*Text segment:*
::::

In today's data-driven world, ensuring compliance with data privacy regulations like the General Data Protection Regulation (GDPR) is critical for organizations. One of the key rights under GDPR is Article 17, the "Right to Erasure" or the "Right to be Forgotten." This requires organizations to erase personal data upon request, especially when the data is no longer needed or the individual withdraws consent. For businesses hosting applications in the Azure cloud environment, this means purging user data from various services, including Azure Log Analytics Workspace. In this blog post, we will explore why and how you can purge user data from Azure Log Analytics Workspace to remain GDPR compliant.
The Importance of GDPR Compliance
The GDPR applies to all organizations that process personal data of EU citizens, regardless of where the company is based. One of its core principles is ensuring that individuals have control over their personal data, including the right to have that data erased when certain conditions are met, such as:
Withdrawal of consent: If a user withdraws consent to the processing of their data, the organization must erase their information.

::::

*Excerpted records:*
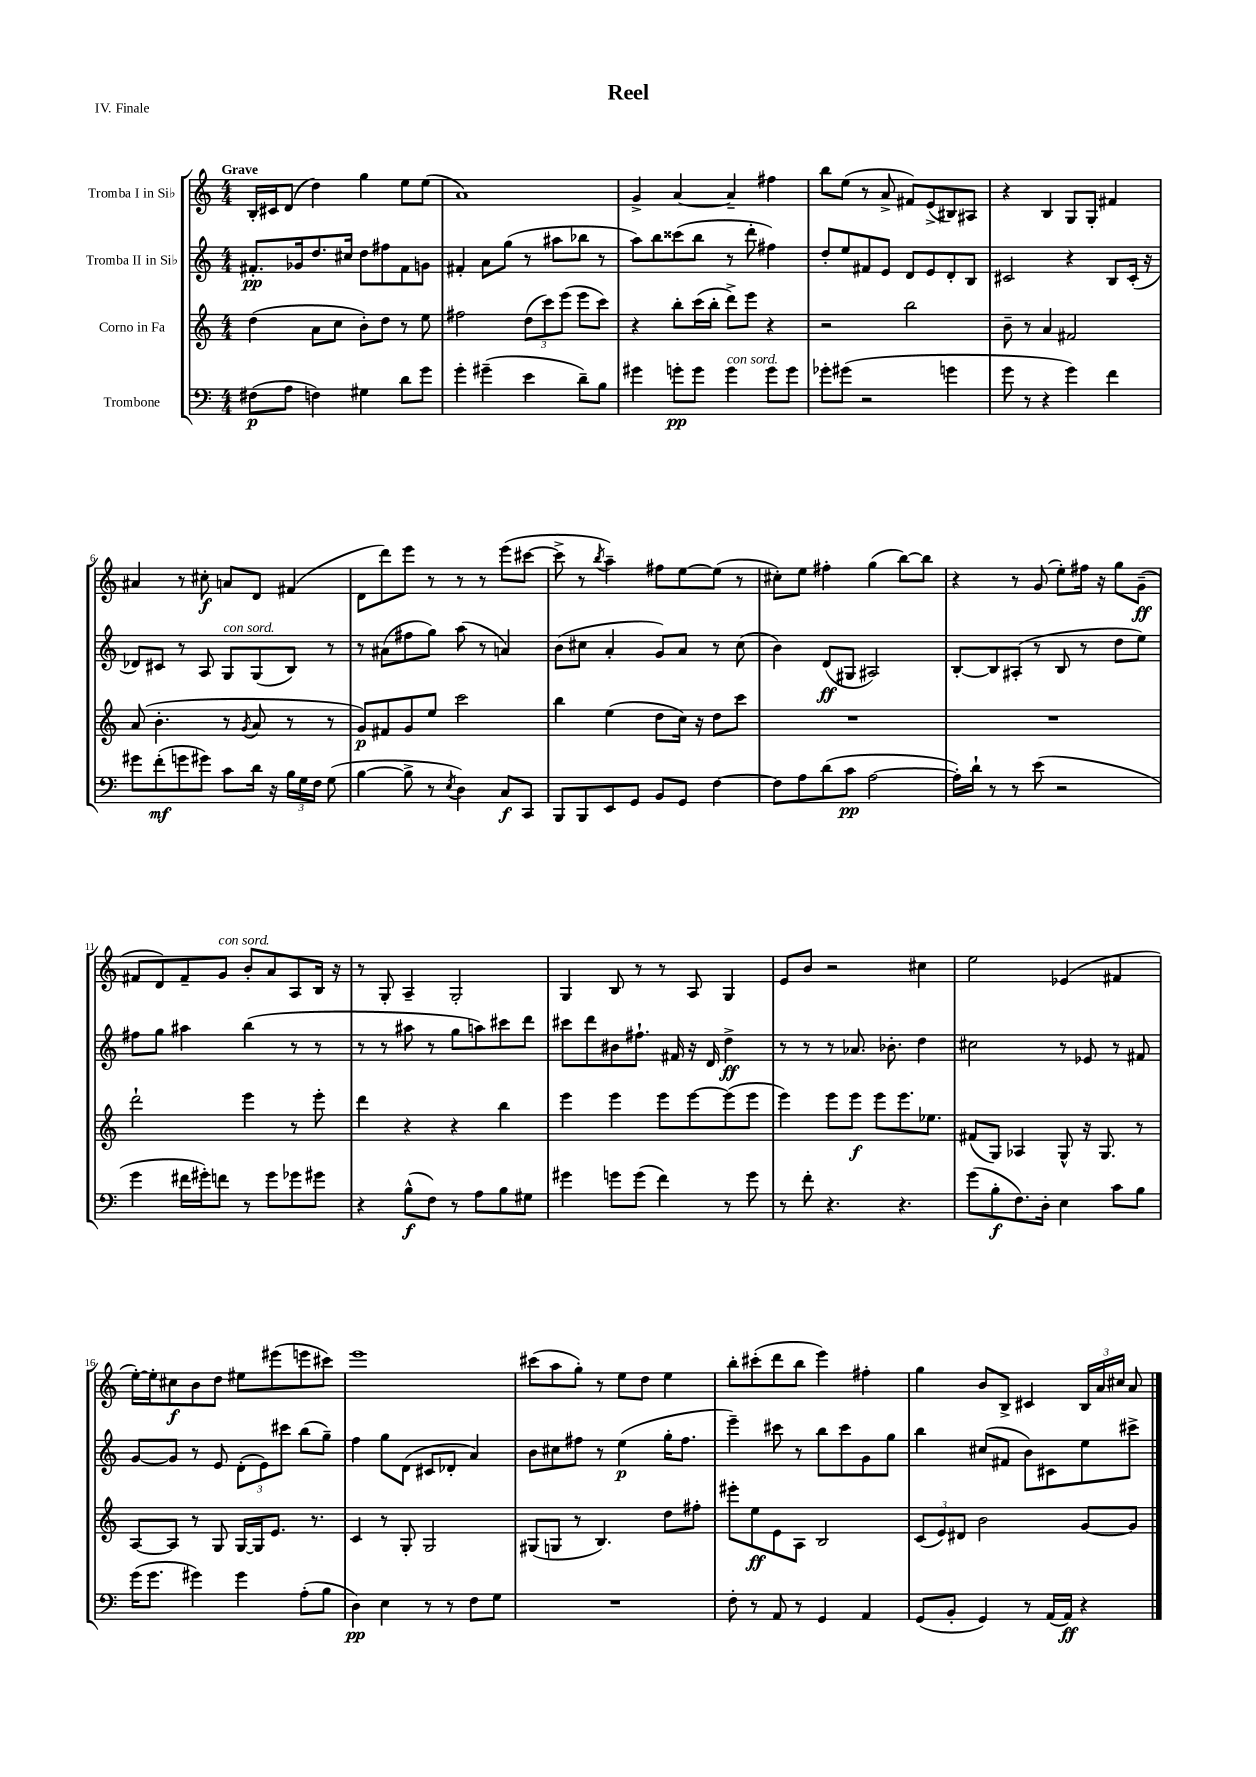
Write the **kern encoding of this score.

**kern	**kern	**kern	**kern
*staff4	*staff3	*staff2	*staff1
*clefF4	*clefG2	*clefG2	*clefG2
*k[]	*k[]	*k[]	*k[]
*M4/4	*M4/4	*M4/4	*M4/4
(8F#	(4dd	8.f#'	16B'
.	.	.	16c#
8A	.	.	(8d
.	.	16g-	.
4F)	8a	8.dd	4dd)
.	8cc	.	.
.	.	16cc#	.
4G#	8b')	8dd	4gg
.	8dd	8ff#	.
8d	8r	8f#	8ee
8g	8ee	8g	(8ee
=	=	=	=
4g'	2ff#	4f#'	1a)
(4g#~	.	8a	.
.	.	(8gg	.
4e	(12dd	8r	.
.	12ccc)	.	.
.	.	8aa#	.
.	(12eee	.	.
8d~)	8eee	8bb-	.
8B	8ccc)	8r	.
=	=	=	=
4g#	4r	8aa)	4g^
.	.	8bb	.
8g'	8bb'	(8ccc##	[4a
8g	(16ccc	8bb	.
.	16bb'	.	.
4g	8ddd^)	8r	4a~]
.	8eee	8ddd'	.
8g	4r	4ff#)	4ff#
8g	.	.	.
=	=	=	=
8g-'	2r	8dd'	8bb
(8g#	.	8ee	(8ee
2r	.	8f#	8r
.	.	8e	8a^
.	2bb	8d	8f#)
.	.	8e	(8e^
4g	.	8d'	8B#)
.	.	8B	8A#
=	=	=	=
8g	8b~	2c#	4r
8r	8r	.	.
4r	4a	.	4B
4g)	2f#	4r	8G
.	.	.	8G'
4f	.	8B	4f#
.	.	(16c#'	.
.	.	16r	.
=	=	=	=
8g#	(8a	8d-)	4a#
(8f'	4.b'	8c#	.
8g	.	8r	8r
8g#)	.	8A	8cc#'
8c	8r	8G	8a
.	8qg	.	.
16d	8a	(8G	8d
16r	.	.	.
24B	8r	8B)	(4f#
24G	.	.	.
24F	.	.	.
(8G	8r	8r	.
=	=	=	=
[4B	8g)	8r	8d
.	8f#	(8a#	8ddd)
8B^]	8g	8ff#	8eee
8r	8ee	8gg)	8r
8qE	.	.	.
4D)	2ccc	(8aa	8r
.	.	8r	8r
8C	.	4a)	(8eee
8CC	.	.	[8ccc#
=	=	=	=
8BBB	4bb	(8b	8ccc#^]
8BBB	.	8cc#	8r
.	.	.	8qbb
8EE	(4ee	4a'	4aa~)
8GG	.	.	.
8BB	8dd	8g)	8ff#
8GG	16cc)	8a	[8ee
.	16r	.	.
[4F	8dd	8r	(8ee]
.	8ccc	(8cc#	8r
=	=	=	=
8F]	1r	4b)	8cc#')
8A	.	.	8ee
(8d	.	(8d	4ff#'
8c	.	8G#	.
[2A	.	2A#)	(4gg
.	.	.	[8bb)
.	.	.	8bb]
=	=	=	=
16A'])	1r	[8B'	4r
16d`	.	.	.
8r	.	8B]	.
8r	.	(8A#'	8r
(8e	.	8r	(8g
2r	.	8B	8ee')
.	.	8r	16ff#
.	.	.	16r
.	.	8dd	8gg
.	.	8ee)	(8g~
=	=	=	=
4g	2ddd`	8ff#	8f#
.	.	8gg	8d)
16f#	.	4aa#	8f#~
16g#')	.	.	.
8f	.	.	8g
8r	4eee	(4bb	8b'
8g#	.	.	8a
8g-	8r	8r	8A
8g#	8eee'	8r	16B
.	.	.	16r
=	=	=	=
4r	4ddd	8r	8r
.	.	8r	8G'
(8B^^	4r	8aa#	4A~
8F)	.	8r	.
8r	4r	8gg	2G'
8A	.	8aa)	.
8B	4bb	8ccc#	.
8G#	.	8ddd	.
=	=	=	=
4g#	4eee	8ccc#	4G
.	.	8ddd	.
8g	4eee	8b#	8B
(8g	.	8.ff#`	8r
4f)	8eee	.	8r
.	.	16f#	.
.	[8eee	16r	8A
.	.	16d	.
8r	(8eee]	4dd^	4G
8g	8eee	.	.
=	=	=	=
8r	4eee)	8r	8e
8f'	.	8r	8b
4.r	8eee	8r	2r
.	8eee	8.a-	.
.	8eee	.	.
.	.	8.b-'	.
4.r	8.eee	.	.
.	.	4dd	4cc#
.	8.ee-	.	.
=	=	=	=
(8g	(8f#	2cc#	2ee
8B'	8G)	.	.
8.F)	4A-	.	.
16D'	.	.	.
4E	8G^^	8r	(4e-
.	16r	8e-	.
.	8.G	.	.
8c	.	8r	4f#
8B	8r	8f#	.
=	=	=	=
(16g	[8A	[8g	[16ee')
8.g	.	.	16ee']
.	8A]	8g]	8cc#
4g#)	8r	8r	8b
.	8G	8e	8dd
4g#	[16G	(12d'	8ee#
.	16G]	.	.
.	.	12e)	.
.	8.e	.	(8eee#
.	.	12ccc#	.
(8A'	.	(8bb	8eee
.	8.r	.	.
8B	.	8gg~)	8ccc#)
=	=	=	=
4D)	4c	4ff	1eee
4E	8r	8gg	.
.	8G'	(8d	.
8r	2G	8c#	.
8r	.	8d-'	.
8F	.	4a)	.
8G	.	.	.
=	=	=	=
1r	(8G#	8b	(8ccc#
.	8G	8cc#	8aa
.	8r	8ff#	8gg')
.	4.B)	8r	8r
.	.	(4ee	8ee
.	.	.	8dd
.	8dd	16gg'	4ee
.	.	8.ff#	.
.	8ff#'	.	.
=	=	=	=
8F'	8eee#'	4eee~)	8bb'
8r	8ee	.	(8ccc#'
8AA	8e	8ccc#	8ddd
8r	8A	8r	8bb
4GG	2B	8bb	4eee)
.	.	8ccc#	.
4AA	.	8g	4ff#'
.	.	8gg	.
=	=	=	=
(8GG	(12c	4bb	4gg
.	12e)	.	.
8BB'	.	.	.
.	12d#	.	.
4GG)	2b	(8cc#	8b
.	.	8f#	8B^
8r	.	8b)	4c#
(16AA	.	8c#	.
16AA)	.	.	.
4r	[8g	8ee	24B
.	.	.	24a
.	.	.	24cc#
.	8g]	8ccc#^	8a
==	==	==	==
*-	*-	*-	*-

::::

*Set problem:* Copy out the GDPR erasure passage in full, word for word. Work from the GDPR erasure passage alone.

*Solution for this problem:*
In today's data-driven world, ensuring compliance with data privacy regulations like the General Data Protection Regulation (GDPR) is critical for organizations. One of the key rights under GDPR is Article 17, the "Right to Erasure" or the "Right to be Forgotten." This requires organizations to erase personal data upon request, especially when the data is no longer needed or the individual withdraws consent. For businesses hosting applications in the Azure cloud environment, this means purging user data from various services, including Azure Log Analytics Workspace. In this blog post, we will explore why and how you can purge user data from Azure Log Analytics Workspace to remain GDPR compliant.
The Importance of GDPR Compliance
The GDPR applies to all organizations that process personal data of EU citizens, regardless of where the company is based. One of its core principles is ensuring that individuals have control over their personal data, including the right to have that data erased when certain conditions are met, such as:
Withdrawal of consent: If a user withdraws consent to the processing of their data, the organization must erase their information.